WHAT THE EXERCISE ASKS
Only the last stretch of the records is wanted: restate word for word the line with "Chest X-ray (portable);" and every line after it.

Saved entries
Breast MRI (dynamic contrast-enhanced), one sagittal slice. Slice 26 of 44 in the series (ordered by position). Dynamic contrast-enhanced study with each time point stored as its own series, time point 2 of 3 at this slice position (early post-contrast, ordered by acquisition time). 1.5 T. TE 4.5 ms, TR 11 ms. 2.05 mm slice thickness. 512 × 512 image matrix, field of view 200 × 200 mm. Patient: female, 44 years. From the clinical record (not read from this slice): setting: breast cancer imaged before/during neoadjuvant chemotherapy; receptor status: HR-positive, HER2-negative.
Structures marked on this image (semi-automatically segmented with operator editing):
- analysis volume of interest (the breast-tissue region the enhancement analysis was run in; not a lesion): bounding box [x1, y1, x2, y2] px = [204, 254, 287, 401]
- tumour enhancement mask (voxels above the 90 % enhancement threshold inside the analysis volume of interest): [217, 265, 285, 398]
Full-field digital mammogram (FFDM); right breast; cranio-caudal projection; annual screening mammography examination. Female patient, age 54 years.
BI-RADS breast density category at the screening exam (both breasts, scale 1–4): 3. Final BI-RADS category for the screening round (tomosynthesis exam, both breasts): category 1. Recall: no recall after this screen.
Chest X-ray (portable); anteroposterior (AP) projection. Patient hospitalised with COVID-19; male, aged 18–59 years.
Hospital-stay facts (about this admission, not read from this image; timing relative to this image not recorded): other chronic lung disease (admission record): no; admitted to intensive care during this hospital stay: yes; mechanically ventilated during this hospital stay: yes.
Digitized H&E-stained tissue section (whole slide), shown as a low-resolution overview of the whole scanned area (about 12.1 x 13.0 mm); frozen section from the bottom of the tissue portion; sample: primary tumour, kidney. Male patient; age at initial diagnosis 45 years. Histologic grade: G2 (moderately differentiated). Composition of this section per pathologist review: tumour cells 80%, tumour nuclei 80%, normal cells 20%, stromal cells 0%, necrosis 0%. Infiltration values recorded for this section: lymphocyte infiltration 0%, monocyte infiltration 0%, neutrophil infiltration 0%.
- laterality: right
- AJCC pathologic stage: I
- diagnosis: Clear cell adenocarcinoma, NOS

SOLUTION TO THE PROBLEM
Chest X-ray (portable); anteroposterior (AP) projection. Patient hospitalised with COVID-19; male, aged 18–59 years.
Hospital-stay facts (about this admission, not read from this image; timing relative to this image not recorded): other chronic lung disease (admission record): no; admitted to intensive care during this hospital stay: yes; mechanically ventilated during this hospital stay: yes.
Digitized H&E-stained tissue section (whole slide), shown as a low-resolution overview of the whole scanned area (about 12.1 x 13.0 mm); frozen section from the bottom of the tissue portion; sample: primary tumour, kidney. Male patient; age at initial diagnosis 45 years. Histologic grade: G2 (moderately differentiated). Composition of this section per pathologist review: tumour cells 80%, tumour nuclei 80%, normal cells 20%, stromal cells 0%, necrosis 0%. Infiltration values recorded for this section: lymphocyte infiltration 0%, monocyte infiltration 0%, neutrophil infiltration 0%.
- laterality: right
- AJCC pathologic stage: I
- diagnosis: Clear cell adenocarcinoma, NOS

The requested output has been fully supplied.